I did some work, including writing a new north versus south banter blog for Onboard Online, a touching little piece comparing ballroom dancing to that northern version called Clog Dancing, which made me laugh when I read or back, but them I am a little biased. You will have to wait for a couple of weeks to read the full text on their website. I also concluded the signing up of a new client, a travel agent, for the services of Currencies Direct, but the evening was spent watching the ever-growing number of TV shows so beloved by The Decorating Operative, and which send me to sleep on the sofa. A Touch Of Silent Frost In Midsommer Murder On The Orient Express, starring Poirot, Whycliffe and Bergerac. I can feel myself nodding off just writing these names.

Although we have nothing formal planned for today, at least there will be no more starvation rations until tomorrow and there is a chance we might sneak out to the pub for early doors, or perhaps even for lunch, or crack open some of the lovely reds that I received for my birthday.

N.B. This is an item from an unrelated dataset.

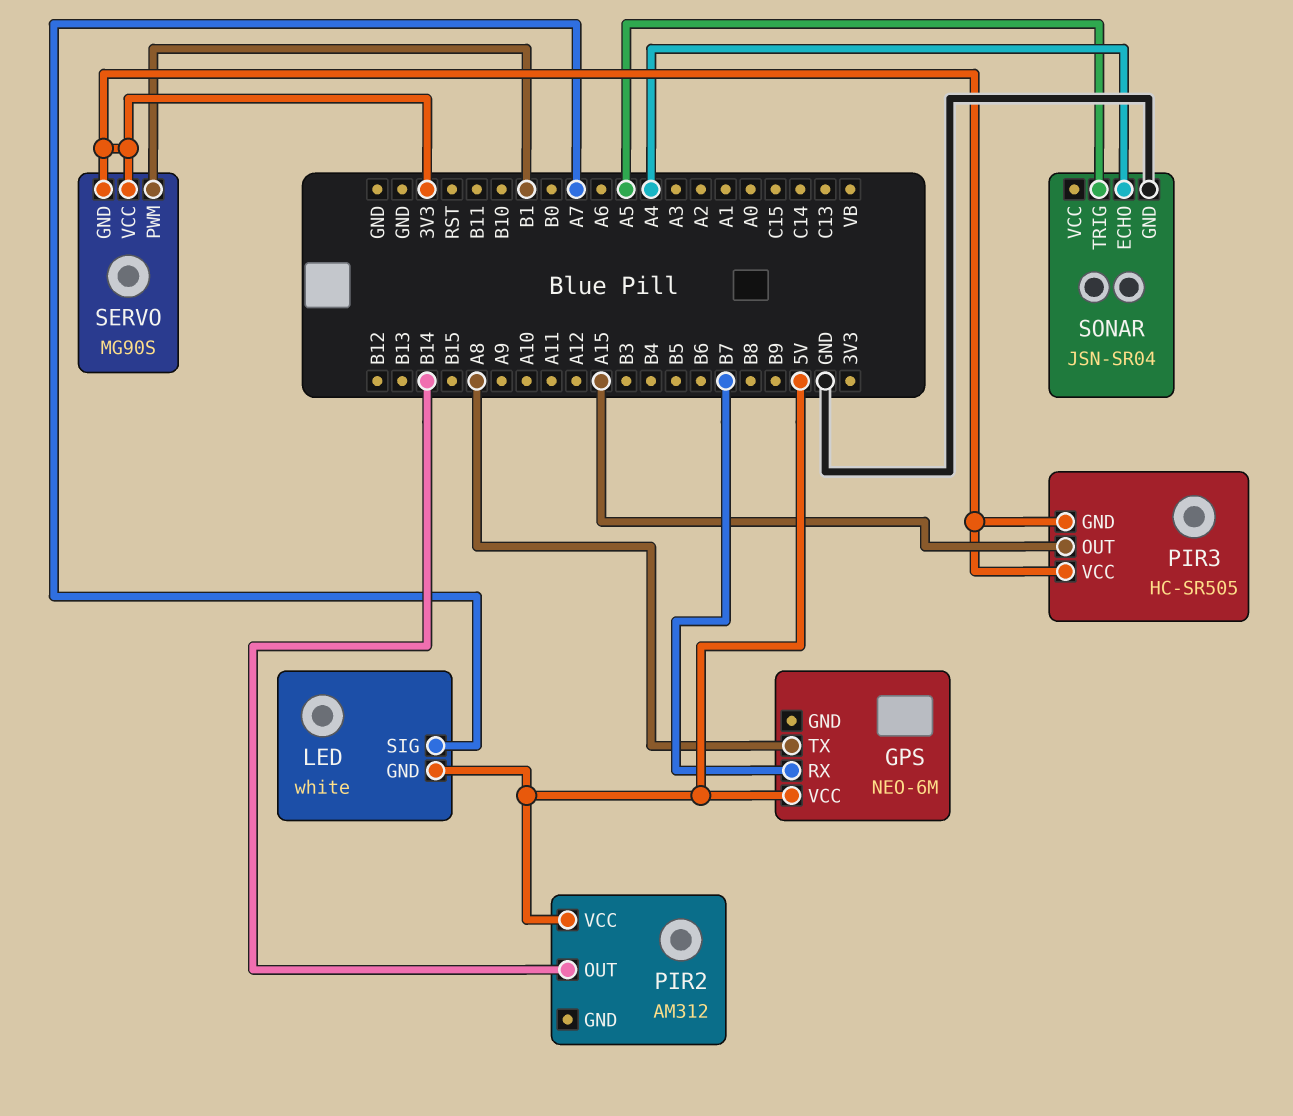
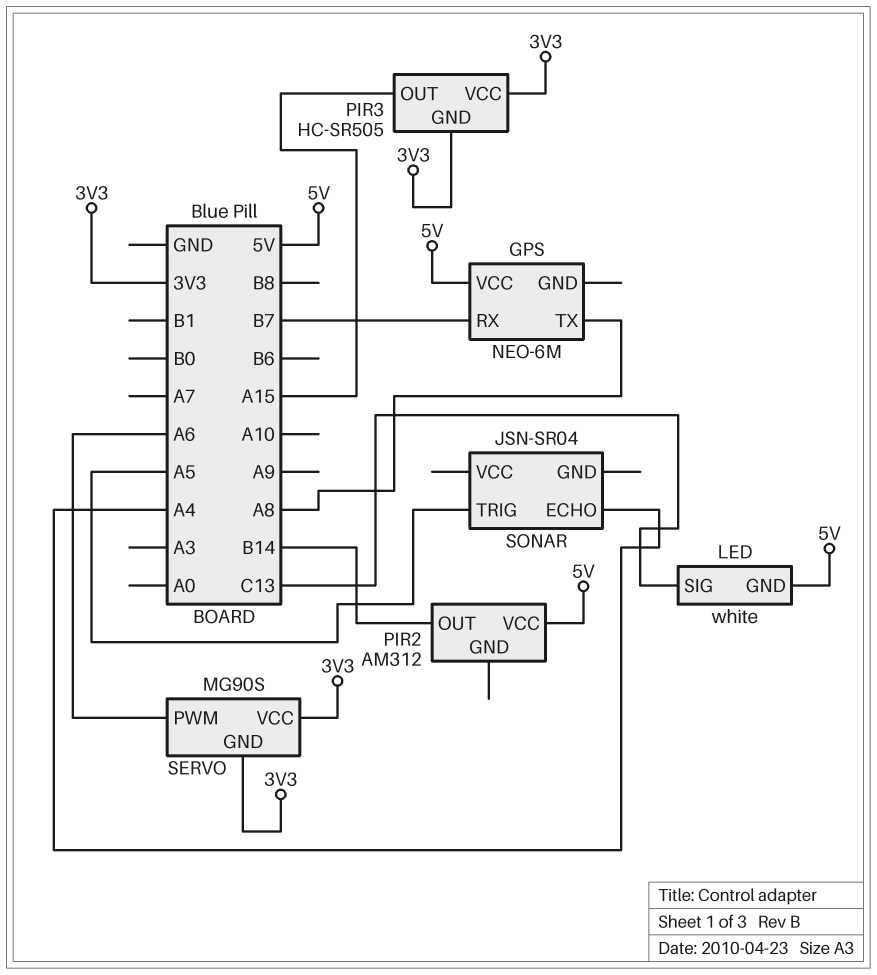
LED pin SIG: A7 -> C13
SERVO pin PWM: B1 -> A6
SONAR pin GND: GND -> none

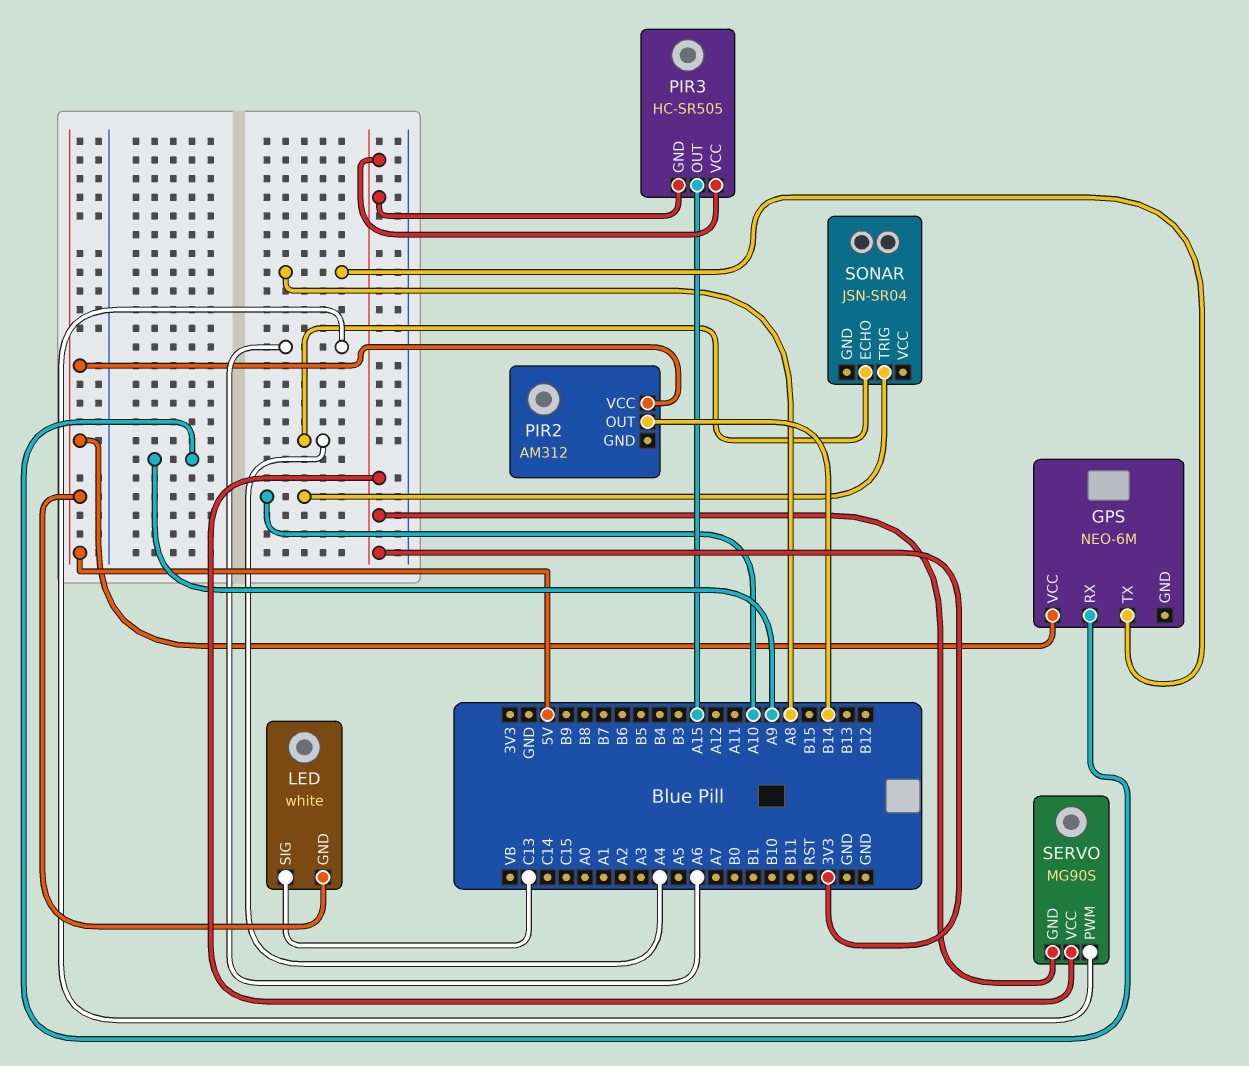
GPS pin RX: B7 -> A9
SONAR pin TRIG: A5 -> A10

Nothing as exciting as this happened yesterday.

I had earlier cycled down to the surgery in Arundel to collect the vital medication that should be keeping me alive but I have been without for a week due to various NHS nonsense, and was struck by the beauty of the flooded meadows by Arundel Castle, which is the subject of my picture today. Note to self: get a mudguard put on your bike before trying to negotiate large puddles or streams of water on the road. It looked like I had suffered a severe case of brown tail by the time I got home.

Chris France
@Valbonne_News

5 Comments leave one →
  1. February 18, 2014 8:46 am

    That’s IT ! PERFECT ! Always end on a ‘high note’… (phew, phoar, what a pong !).

    Like

  2. Rev. Jeff permalink
    February 18, 2014 12:03 pm

    On his walk Chris must be on his floodguard,
    On his bike ensure he has a mudguard,
    Or resultant brown tail,
    Cannot possibly fail,
    To convict him of failure to crudguard !!

    Well I like it !

    Bet you really were chuffed to get a bat made for K.P. How heavy is it ?

    Like

  3. howzaaat permalink
    February 18, 2014 12:48 pm

    And I like it too, Rev. Jeff ! Here’s my effort for today :-

    “He’s just covered in muck; where’s he been ?”
    “That’s Chris training — he’s just ridden in;
    Having cycled for hours,
    He needs several showers,
    To wash that thick crust off his skin.”

    Like

  4. Rev. Jeff permalink
    February 18, 2014 1:37 pm

    Like yours too Howzaaat…but then I always do !! Off to Hay-on-Wye for a few days so not sure I’ll be able to contribute for a few days. Catch up when I get back.